Der graue Januarmorgen wird wieder musikalisch untermalt: Mit Gezwitscher begrüssen Amsel und Meise den neuen Tag. «Bei uns sind verschiedene Meldungen eingegangen, dass die Vögel schon wieder singen», sagt Michael Schaad von der Schweizerischen Vogelwarte Sempach. Aussergewöhnlich früh sei das aber nicht.

Es ist normal, dass ab Mitte Januar einzelne hiergebliebene Vögel mit Singen anfangen. Der Grund dafür sind die Hormone. «Der Hormonhaushalt der Vögel wird von der Tageslänge gesteuert», so Schaad. Weil es nun früher hell wird, zwitschern die Vögel wieder. «Es ist eine Art Üben.» Und habe noch nichts mit dem Reviergesang oder dem Anlocken von Weibchen zu tun – was ab Mitte März jeweils losgeht.

Das Vogelgezwitscher zu dieser Jahreszeit sei vor allem am Morgen zu hören. Zum Teil meldeten sich aber besorgte Stadtbewohner, dass sie mitten in der Nacht Vogelgesang hören würden. Auch das sei nichts Aussergewöhnliches: «Wegen der starken Beleuchtung in den Städten kann es vorkommen, dass der Hormonhaushalt von Amseln ein bisschen durcheinandergerät», sagt Schaad. Man müsse aber keine Angst haben, dass die Vögel im tiefsten Winter mit der Brutarbeit beginnen würden.

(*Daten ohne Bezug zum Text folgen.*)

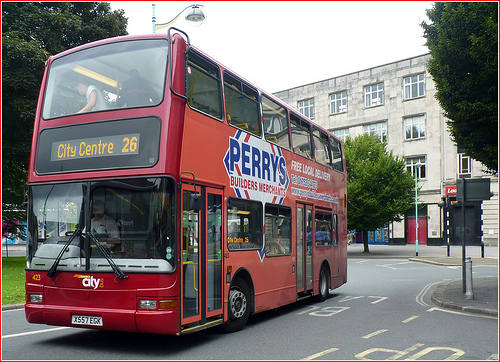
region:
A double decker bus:
[19, 26, 294, 340]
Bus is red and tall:
[13, 24, 351, 334]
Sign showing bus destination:
[40, 120, 155, 167]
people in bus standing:
[53, 61, 158, 112]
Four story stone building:
[328, 54, 425, 131]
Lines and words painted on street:
[353, 289, 443, 358]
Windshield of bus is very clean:
[27, 175, 172, 275]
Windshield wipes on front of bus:
[51, 213, 126, 282]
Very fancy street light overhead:
[150, 0, 210, 35]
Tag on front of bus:
[65, 308, 115, 333]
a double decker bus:
[14, 30, 398, 317]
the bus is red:
[19, 26, 372, 326]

«Burglind» gut überstanden

Wie stark haben die Vögel unter den Winterstürmen gelitten? «Grundsätzlich kommen Vögel gut mit Wind zurecht», sagt der Experte. Starker Wind könne zwar langjährige Nester zerstören oder Bäume mit Horsten fällen. Dies sei aber kein Todesurteil für die Tiere. Die betroffenen Vögel bauen ihr Nest neu.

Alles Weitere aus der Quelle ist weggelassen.